> Seitentext:
---
Auf allen Kanälen: Sie nennen es Debatte

Nr. 20 –

Wie man aus einer noch nicht publizierten, ungeprüften Studie zu universitären Karriereambitionen und Geschlecht eine Kampagne bastelt.

stilisierte Montage des Buchstaben W und M

Ihren ersten öffentlichen Auftritt hat die «Studie» in einer eher unscheinbaren Ecke: auf der Website des Instituts für Wirtschaftspolitik Luzern, das unter anderen von René Scheu (früher NZZ und «Schweizer Monat») geleitet wird. Margit Osterloh, emeritierte Professorin für Betriebswirtschaftslehre, erwähnt dort in einem Interview, sie habe mit der Soziologin Katja Rost eine «Befragung» durchgeführt. Diese zeige, dass Frauen Kinder wollten und Teilzeitanstellungen und Männer, die mehr verdienten.

Tamedia-Redaktor Rico Bandle (Ex-«Weltwoche») liest das Interview, beschafft sich die Befragung und destilliert daraus eine These: «Die meisten Studentinnen wollen lieber einen erfolgreichen Mann als selber Karriere machen.» Dass auf höheren Hierarchiestufen seltener Frauen anzutreffen seien, habe weniger mit Diskriminierung zu tun, sondern sei von den Frauen selbst gewählt. «20 Minuten», «Blick» und SRF verbreiten die Schlagzeile der «SonntagsZeitung» unhinterfragt, in den sozialen Netzwerken wird heiss diskutiert.
---
> Vorliegende Angaben:
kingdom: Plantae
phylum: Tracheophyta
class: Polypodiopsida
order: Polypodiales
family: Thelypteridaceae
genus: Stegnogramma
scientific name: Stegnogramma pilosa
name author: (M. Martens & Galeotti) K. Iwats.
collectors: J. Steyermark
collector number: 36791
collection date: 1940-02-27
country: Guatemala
---
> Aufgaben:
[a] Fasse den Text zur Studie über Karriereambitionen und Geschlecht in zwei Sätzen zusammen.
[b] Welchen Beruf hat Katja Rost laut dem Text zur Studie über Karriereambitionen und Geschlecht?
[c] Führe den Text zur Studie über Karriereambitionen und Geschlecht im Anschluss an seinen letzten Satz weiter.

> Lösungen:
[a] Eine noch nicht publizierte, ungeprüfte Befragung von Margit Osterloh und Katja Rost taucht zuerst in einem Interview auf der Website des Instituts für Wirtschaftspolitik Luzern auf und soll zeigen, dass Frauen Kinder, Teilzeitanstellungen und besser verdienende Männer wollten. Tamedia-Redaktor Rico Bandle leitet daraus die These ab, die meisten Studentinnen wollten lieber einen erfolgreichen Mann als selbst Karriere machen, und «20 Minuten», «Blick» und SRF verbreiten die Schlagzeile der «SonntagsZeitung» unhinterfragt.

[b] Sie ist Soziologin.

[c]
Am Montag spitzt die Leiterin des Ressorts «Leben» von Tamedia, Michèle Binswanger («Ich versuche immer, unvoreingenommen an meine Stoffe heranzugehen»), die Interpretation ihres Mitarbeiters weiter zu: «Frauen diskriminieren sich auch selbst», «nun haben wir es also schwarz auf weiss». In der NZZ sekundiert Katharina Fontana (Ex-«Weltwoche»): «Eine Umfrage zeigt, was wir schon immer ahnten: Frauen sind weniger karriereorientiert als Männer.» Wir?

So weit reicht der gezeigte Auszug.